Lu dans le « Journal de Rouen » de septembre 1915.
Le cas d’un forçat patriote
Le 9 août dernier, des agents de la sûreté amenaient, à la prison de la Santé à Paris, un caporal du 14e Territorial, encore mal remis des ses blessures. Cet homme [X…]né à Paris, appartenait à une famille fort honorable. Il avait bravement combattu dans les tranchées. Mais son passé était lourd de condamnations et même il était sous le coup de la peine terrible de la relégation…Il s’était évadé du bagne il y a quelques vingt ans. Depuis lors il vivait en paix au Vénézuela. Il y exerçait le métier de commissaire en café et jouissait de la considération générale.
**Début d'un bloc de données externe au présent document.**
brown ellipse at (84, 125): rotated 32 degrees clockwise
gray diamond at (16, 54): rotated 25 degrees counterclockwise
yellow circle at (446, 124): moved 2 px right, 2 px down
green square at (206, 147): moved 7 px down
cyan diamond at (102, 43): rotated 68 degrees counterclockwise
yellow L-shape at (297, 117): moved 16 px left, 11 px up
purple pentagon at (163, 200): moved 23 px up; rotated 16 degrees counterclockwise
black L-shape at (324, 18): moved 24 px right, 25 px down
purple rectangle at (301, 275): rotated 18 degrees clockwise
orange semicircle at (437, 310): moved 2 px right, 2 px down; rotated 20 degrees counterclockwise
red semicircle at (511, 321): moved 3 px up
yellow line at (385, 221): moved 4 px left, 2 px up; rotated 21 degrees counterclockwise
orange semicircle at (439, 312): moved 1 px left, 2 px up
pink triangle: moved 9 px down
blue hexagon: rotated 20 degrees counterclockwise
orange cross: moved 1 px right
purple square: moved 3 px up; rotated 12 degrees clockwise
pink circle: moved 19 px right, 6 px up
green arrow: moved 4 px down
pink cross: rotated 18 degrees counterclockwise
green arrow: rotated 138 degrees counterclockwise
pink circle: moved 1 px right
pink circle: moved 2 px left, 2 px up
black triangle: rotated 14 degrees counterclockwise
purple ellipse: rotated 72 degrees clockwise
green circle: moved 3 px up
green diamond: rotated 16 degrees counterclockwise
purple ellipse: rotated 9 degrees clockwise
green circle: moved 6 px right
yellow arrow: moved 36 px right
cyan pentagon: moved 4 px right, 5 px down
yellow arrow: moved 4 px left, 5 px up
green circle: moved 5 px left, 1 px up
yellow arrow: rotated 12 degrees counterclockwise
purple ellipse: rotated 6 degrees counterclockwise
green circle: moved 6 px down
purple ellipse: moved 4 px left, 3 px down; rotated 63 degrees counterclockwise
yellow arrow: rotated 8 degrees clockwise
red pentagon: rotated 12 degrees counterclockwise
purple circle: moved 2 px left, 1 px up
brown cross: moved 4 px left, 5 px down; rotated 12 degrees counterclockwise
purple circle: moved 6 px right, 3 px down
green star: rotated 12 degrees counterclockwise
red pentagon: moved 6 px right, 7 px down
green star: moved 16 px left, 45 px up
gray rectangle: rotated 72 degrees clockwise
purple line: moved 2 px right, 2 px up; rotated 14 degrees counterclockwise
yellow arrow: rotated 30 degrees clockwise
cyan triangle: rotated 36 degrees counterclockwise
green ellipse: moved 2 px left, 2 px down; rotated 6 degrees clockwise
A la déclaration de guerre, il s’embarqua de suite pour la France. Dès son arrivée, grâce à d’excellents certificats, il réussit à contracter un engagement.
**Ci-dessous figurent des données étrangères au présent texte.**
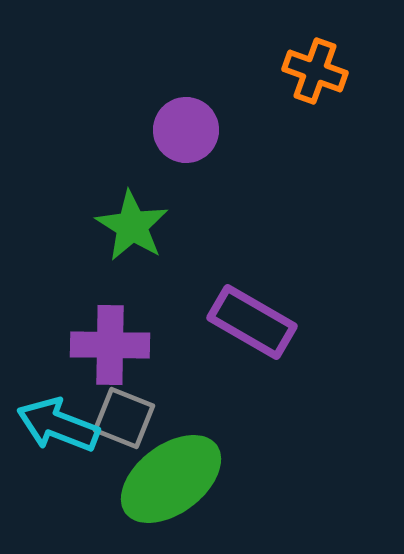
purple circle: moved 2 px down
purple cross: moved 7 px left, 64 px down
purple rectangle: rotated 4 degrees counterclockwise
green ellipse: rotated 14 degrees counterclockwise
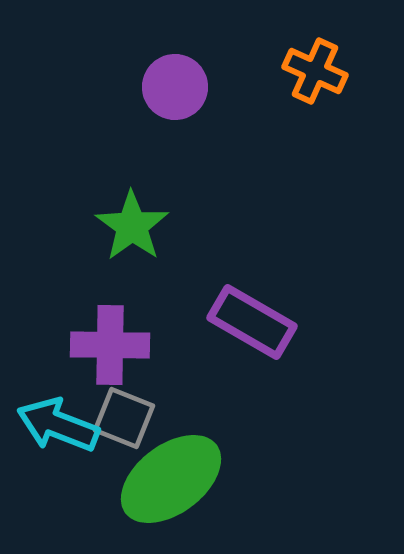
orange cross: rotated 4 degrees clockwise
purple circle: moved 11 px left, 43 px up
green star: rotated 4 degrees clockwise
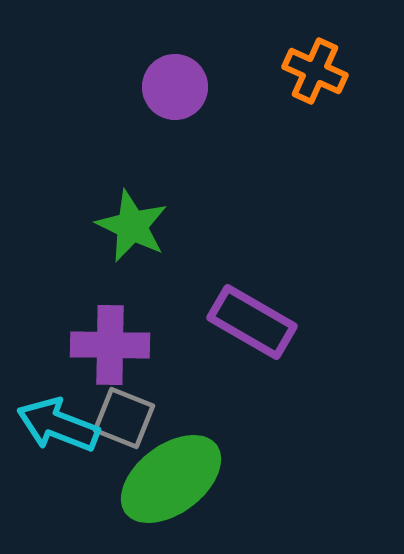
green star: rotated 10 degrees counterclockwise
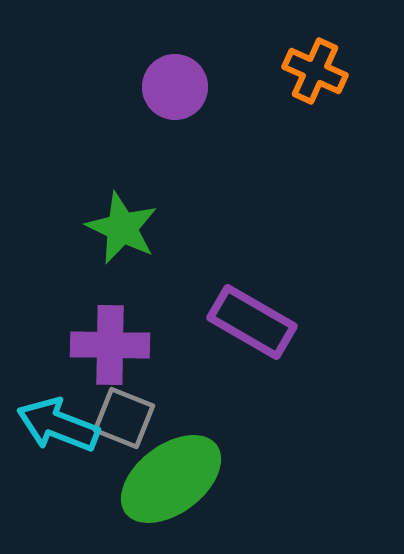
green star: moved 10 px left, 2 px down
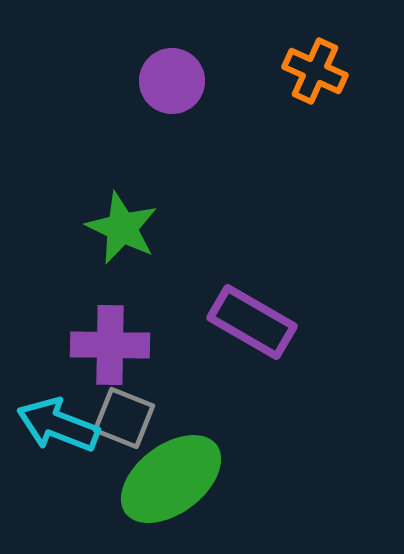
purple circle: moved 3 px left, 6 px up
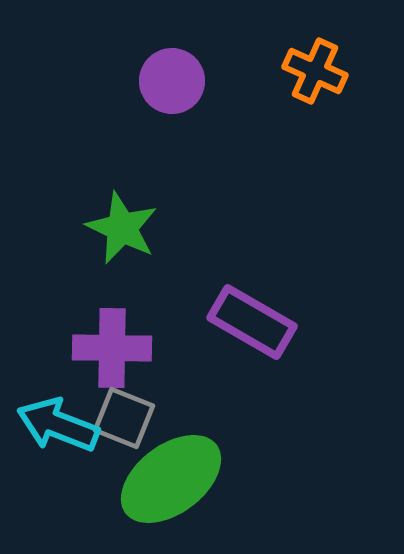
purple cross: moved 2 px right, 3 px down
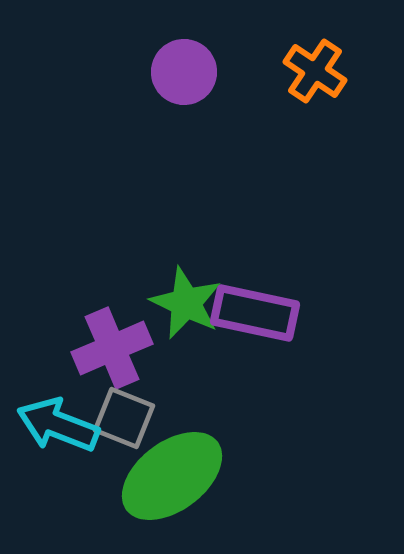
orange cross: rotated 10 degrees clockwise
purple circle: moved 12 px right, 9 px up
green star: moved 64 px right, 75 px down
purple rectangle: moved 3 px right, 9 px up; rotated 18 degrees counterclockwise
purple cross: rotated 24 degrees counterclockwise
green ellipse: moved 1 px right, 3 px up
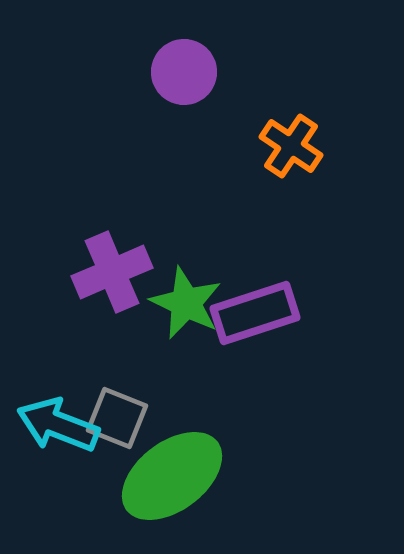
orange cross: moved 24 px left, 75 px down
purple rectangle: rotated 30 degrees counterclockwise
purple cross: moved 76 px up
gray square: moved 7 px left
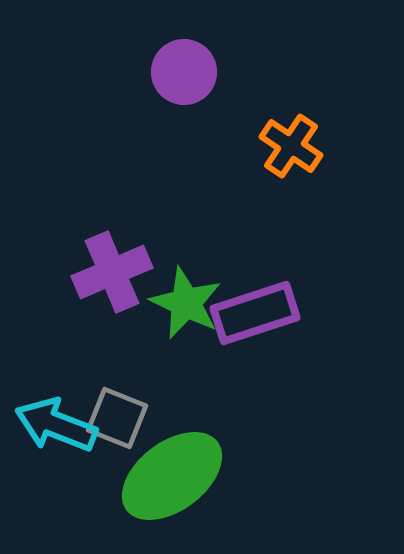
cyan arrow: moved 2 px left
Envoyé sur le front, il s’y battait depuis huit mois quand, lors des combats en Artois, il fut blessé. Évacué sur Auray, il regagna, après guérison, son dépôt et fut dirigé sur Boulogne.
Il était sur le point de repartir pour la ligne de feu, quand la police – à la suite d’une dénonciation anonyme – se mit à sa recherche et l’appréhenda. Il fut conduit à Paris et réincarcéré.
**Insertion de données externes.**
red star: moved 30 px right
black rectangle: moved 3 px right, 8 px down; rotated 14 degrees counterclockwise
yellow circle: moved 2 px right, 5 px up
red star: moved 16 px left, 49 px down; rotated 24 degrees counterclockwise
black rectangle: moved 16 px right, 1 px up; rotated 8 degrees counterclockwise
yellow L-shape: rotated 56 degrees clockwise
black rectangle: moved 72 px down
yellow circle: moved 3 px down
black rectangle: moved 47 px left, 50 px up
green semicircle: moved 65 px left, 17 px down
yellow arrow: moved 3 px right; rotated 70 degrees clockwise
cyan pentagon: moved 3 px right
Avant hier matin, le malheureux a été dirigé sur le dépôt des prisonniers de la Rochelle, d’où partent, on le sait, les convois pour la Guyane.
En vain, en effet, il a demandé à être renvoyé sur le front. Cette faveur lui a été refusée. Dura Lex, sed lex. Le forçat patriote ne pourra donc trouver, au champ d’honneur, la réhabilitation suprême qu’il espérait.